**REQUIRED ACTION**
None of the images should appear in your copy. Transcribe the data in full.

**DATA BLOCK**
────────────────

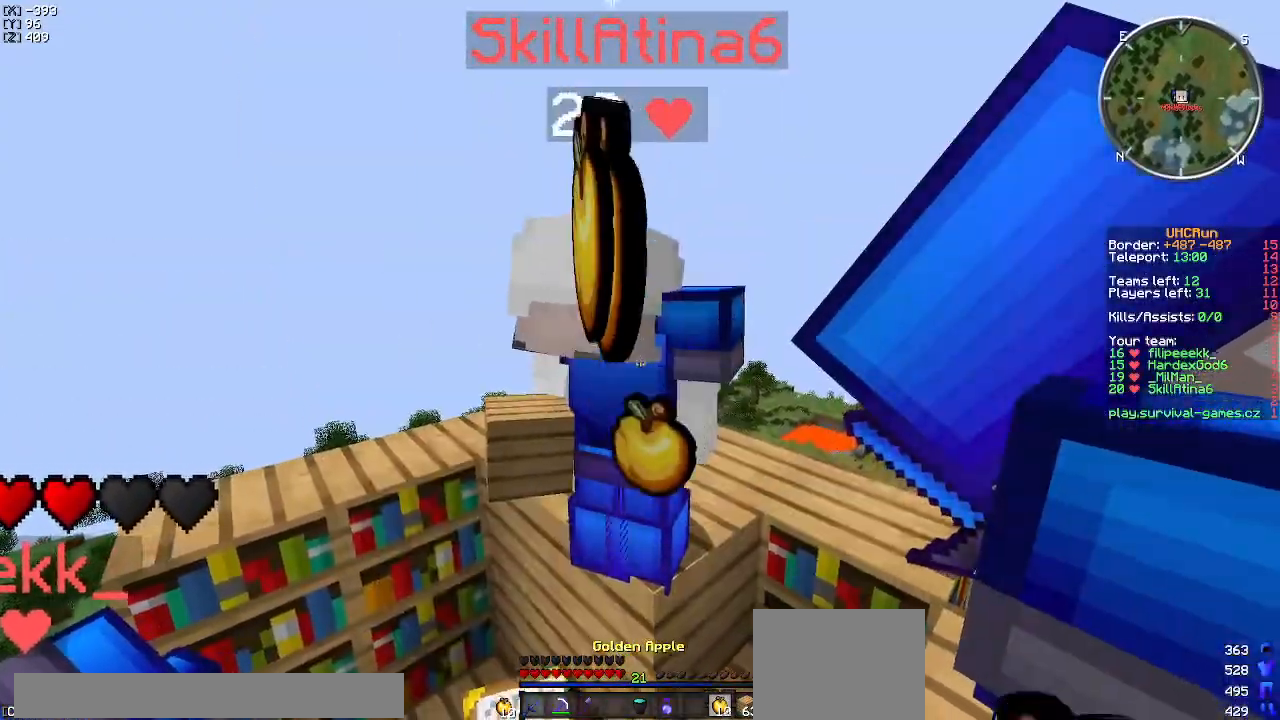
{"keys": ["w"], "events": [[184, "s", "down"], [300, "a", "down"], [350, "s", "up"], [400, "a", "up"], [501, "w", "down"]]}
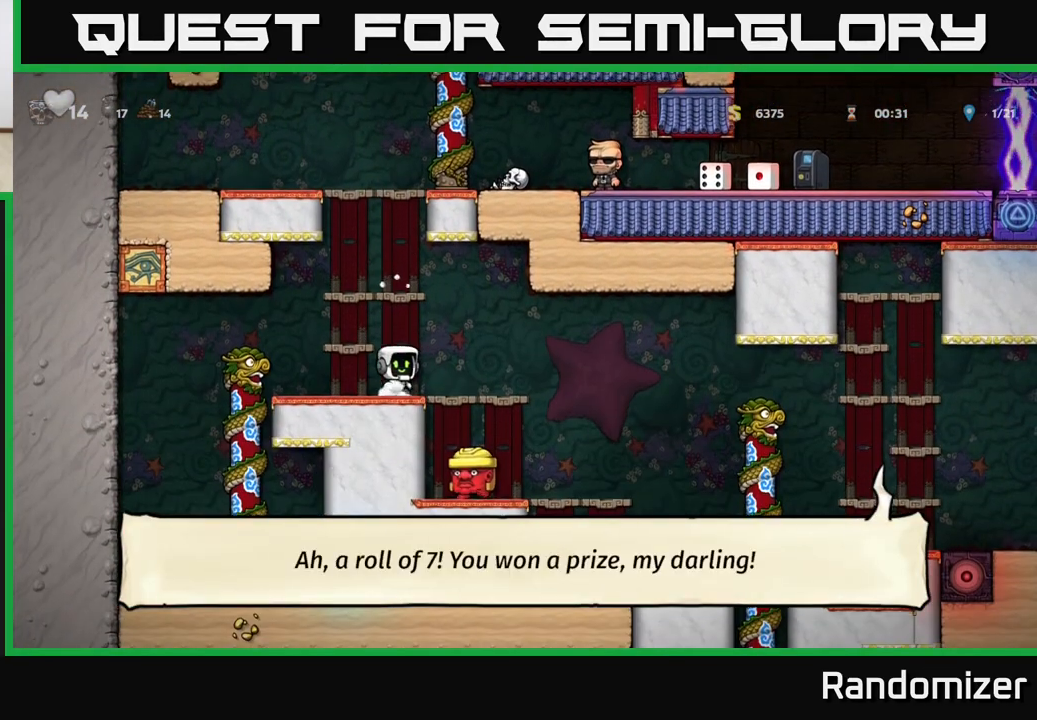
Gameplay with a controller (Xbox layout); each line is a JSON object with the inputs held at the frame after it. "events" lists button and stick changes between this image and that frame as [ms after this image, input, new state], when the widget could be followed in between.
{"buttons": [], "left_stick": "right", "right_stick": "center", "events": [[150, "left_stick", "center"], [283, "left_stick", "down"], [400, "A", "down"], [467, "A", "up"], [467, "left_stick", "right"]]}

────────────────

**ANSWER SPACE**
{"keys": ["w"], "events": [[184, "s", "down"], [300, "a", "down"], [350, "s", "up"], [400, "a", "up"], [501, "w", "down"]]}
Gameplay with a controller (Xbox layout); each line is a JSON object with the inputs held at the frame after it. "events" lists button and stick changes between this image and that frame as [ms after this image, input, new state], when the widget could be followed in between.
{"buttons": [], "left_stick": "right", "right_stick": "center", "events": [[150, "left_stick", "center"], [283, "left_stick", "down"], [400, "A", "down"], [467, "A", "up"], [467, "left_stick", "right"]]}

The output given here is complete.